ESA_WORLDCOVER_10M_2021_V2 download - Job cancelled runaway job cancelled after PT15M

I am trying to download this data:

datacube = session.load_collection(
    'ESA_WORLDCOVER_10M_2021_V2',
    spatial_extent={"west": 15.594850540000039, "south": 68.35111000000018, "east": 31.065246582000157, "north": 71.18811035200008},
    temporal_extent = ["2021-01-01", "2021-12-31"],
)

but the datacube.download fails with this error:

OpenEoApiError: [500] Internal: Server error: Job 61742 cancelled runaway job 61742 cancelled after PT15M (ref: r-435fe01688ca49878a20cf28462da78a)

Hi,
the area you request is rather large, so fails to be retrieved in 15 minutes, which is our limit for synchronous requests via ‘download’.
Can you try using execute_batch instead?

thanks,
Jeroen

Hi Jeroen,

Do you mean something like that?

datacube = datacube.save_result(format="GTiff")
job = datacube.create_job()

indeed, but don’t forget to also start that job

For example see Batch Jobs — openEO Python Client 0.14.0a1 documentation for more information on creating, starting and polling batch jobs

Thanks @stefaan.lippens for the tip, my job was created but not running

job.start_job()

The batch job eventually failed also:

Your openEO batch job failed during Spark execution: 'Job aborted due to stage failure: Task 2 in stage 10.0 failed 4 times, most recent failure: Lost task 2.3 in stage 10.0 (TID 1741) (epod076.vgt.vito.be executor 54): ExecutorLostFailure (executor...'

and before that I can see a lot of Error communicating with MapOutputTracker errors and:
Connection to epod127.vgt.vito.be/192.168.207.227:46385 has been quiet for 120000 ms while there are outstanding requests. Assuming connection is dead; please adjust spark.shuffle.io.connectionTimeout if this is wrong.

How can I increase the timout?

As it happens, we’re actively working on a related issue:

Luckily, there is a simple workaround of increasing the memory. In the mentioned ticket, I had to use settings given below:

cube.execute_batch( job_options={"executor-memory":"7G","executor-memoryOverhead":"2G"})

More background on job options:

I made the requested area smaller (i.e., a single county instead of two) and there are already errors showing up in the job log:

  • several Error communicating with MapOutputTracker (with only an ID)

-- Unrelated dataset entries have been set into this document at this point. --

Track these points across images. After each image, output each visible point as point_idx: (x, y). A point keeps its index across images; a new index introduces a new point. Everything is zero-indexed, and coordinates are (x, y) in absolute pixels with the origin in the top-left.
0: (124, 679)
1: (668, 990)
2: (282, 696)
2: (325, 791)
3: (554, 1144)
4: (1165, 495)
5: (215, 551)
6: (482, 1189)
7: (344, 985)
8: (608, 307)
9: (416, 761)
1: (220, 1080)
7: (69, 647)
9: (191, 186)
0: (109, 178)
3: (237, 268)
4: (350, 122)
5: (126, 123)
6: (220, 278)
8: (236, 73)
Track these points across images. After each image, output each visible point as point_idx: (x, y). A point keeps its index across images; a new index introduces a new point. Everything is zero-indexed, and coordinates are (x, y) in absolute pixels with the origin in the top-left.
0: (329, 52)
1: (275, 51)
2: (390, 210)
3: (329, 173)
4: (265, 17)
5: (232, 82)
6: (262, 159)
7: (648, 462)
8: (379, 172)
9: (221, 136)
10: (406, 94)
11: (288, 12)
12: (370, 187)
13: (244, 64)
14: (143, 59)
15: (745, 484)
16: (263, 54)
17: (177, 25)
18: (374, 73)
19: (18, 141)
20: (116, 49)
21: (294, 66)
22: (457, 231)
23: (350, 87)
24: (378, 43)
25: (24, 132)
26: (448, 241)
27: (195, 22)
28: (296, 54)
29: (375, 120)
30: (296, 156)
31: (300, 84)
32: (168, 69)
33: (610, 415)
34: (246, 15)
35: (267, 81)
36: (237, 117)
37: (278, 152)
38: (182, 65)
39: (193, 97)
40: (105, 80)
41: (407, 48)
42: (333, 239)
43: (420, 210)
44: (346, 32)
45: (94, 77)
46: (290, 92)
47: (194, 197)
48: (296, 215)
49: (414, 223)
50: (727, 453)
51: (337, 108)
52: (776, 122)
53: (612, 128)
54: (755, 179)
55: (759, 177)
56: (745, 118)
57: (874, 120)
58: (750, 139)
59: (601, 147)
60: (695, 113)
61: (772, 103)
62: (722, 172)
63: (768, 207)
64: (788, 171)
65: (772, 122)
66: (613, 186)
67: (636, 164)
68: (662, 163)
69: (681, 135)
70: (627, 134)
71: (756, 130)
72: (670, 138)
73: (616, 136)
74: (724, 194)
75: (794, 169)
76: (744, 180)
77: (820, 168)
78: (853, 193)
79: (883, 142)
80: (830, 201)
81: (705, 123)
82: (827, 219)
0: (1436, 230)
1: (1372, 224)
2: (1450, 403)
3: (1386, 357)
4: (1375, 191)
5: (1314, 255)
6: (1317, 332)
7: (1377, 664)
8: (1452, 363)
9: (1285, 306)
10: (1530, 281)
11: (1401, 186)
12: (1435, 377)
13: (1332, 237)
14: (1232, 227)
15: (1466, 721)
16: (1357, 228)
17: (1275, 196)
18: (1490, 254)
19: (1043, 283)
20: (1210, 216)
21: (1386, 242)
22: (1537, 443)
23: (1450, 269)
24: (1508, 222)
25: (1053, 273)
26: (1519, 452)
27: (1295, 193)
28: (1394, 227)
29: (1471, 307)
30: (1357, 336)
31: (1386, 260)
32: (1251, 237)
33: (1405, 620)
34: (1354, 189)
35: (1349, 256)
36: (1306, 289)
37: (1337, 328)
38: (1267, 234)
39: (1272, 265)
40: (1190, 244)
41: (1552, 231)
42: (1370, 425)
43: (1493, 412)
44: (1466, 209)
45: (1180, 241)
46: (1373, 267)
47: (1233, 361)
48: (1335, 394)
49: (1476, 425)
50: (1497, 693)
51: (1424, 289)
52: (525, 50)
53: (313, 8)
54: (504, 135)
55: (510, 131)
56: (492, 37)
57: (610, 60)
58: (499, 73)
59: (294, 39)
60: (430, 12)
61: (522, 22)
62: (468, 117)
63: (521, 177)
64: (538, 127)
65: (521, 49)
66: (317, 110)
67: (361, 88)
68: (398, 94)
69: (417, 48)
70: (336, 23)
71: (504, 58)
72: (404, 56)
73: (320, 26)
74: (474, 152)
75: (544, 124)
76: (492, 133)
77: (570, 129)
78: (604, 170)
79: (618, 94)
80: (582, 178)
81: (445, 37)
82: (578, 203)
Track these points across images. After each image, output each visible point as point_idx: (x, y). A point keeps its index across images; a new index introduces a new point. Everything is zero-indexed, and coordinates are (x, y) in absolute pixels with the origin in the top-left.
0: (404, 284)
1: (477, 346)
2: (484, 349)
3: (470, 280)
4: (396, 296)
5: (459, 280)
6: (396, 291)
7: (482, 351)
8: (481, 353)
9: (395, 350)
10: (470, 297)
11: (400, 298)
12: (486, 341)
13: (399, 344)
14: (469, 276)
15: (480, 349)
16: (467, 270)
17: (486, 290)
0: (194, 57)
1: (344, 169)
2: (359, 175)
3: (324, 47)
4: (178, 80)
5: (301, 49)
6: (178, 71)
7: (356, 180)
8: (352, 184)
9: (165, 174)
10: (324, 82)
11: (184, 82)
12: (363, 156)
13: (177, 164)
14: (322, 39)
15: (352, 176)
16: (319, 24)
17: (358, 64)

  • a series of Exception occurred while reverting partial writes to file /data2/hadoop/yarn/local/usercache/openeo/appcache/application_1674538064532_18244/blockmgr-756006f5-18d3-4e63-abc1-e8972780fa37/1e/temp_shuffle_c0d920a7-beca-47cb-a931-c9c8cd923e87, null, starting about 3mn

Hi,
I see that you now have a job with increased memory, which does seem to be running without issues for now.
Note that our logging can sometimes show error messages, while the job may still succeed. This is because we have some built-in resiliency against failures.
I also advice following this small additional registration procedure:

it helps with getting resources on the cluster.

Note that your job is currently taking some time, this is also due to the issue mentioned above, that is under investigation.

best regards,
Jeroen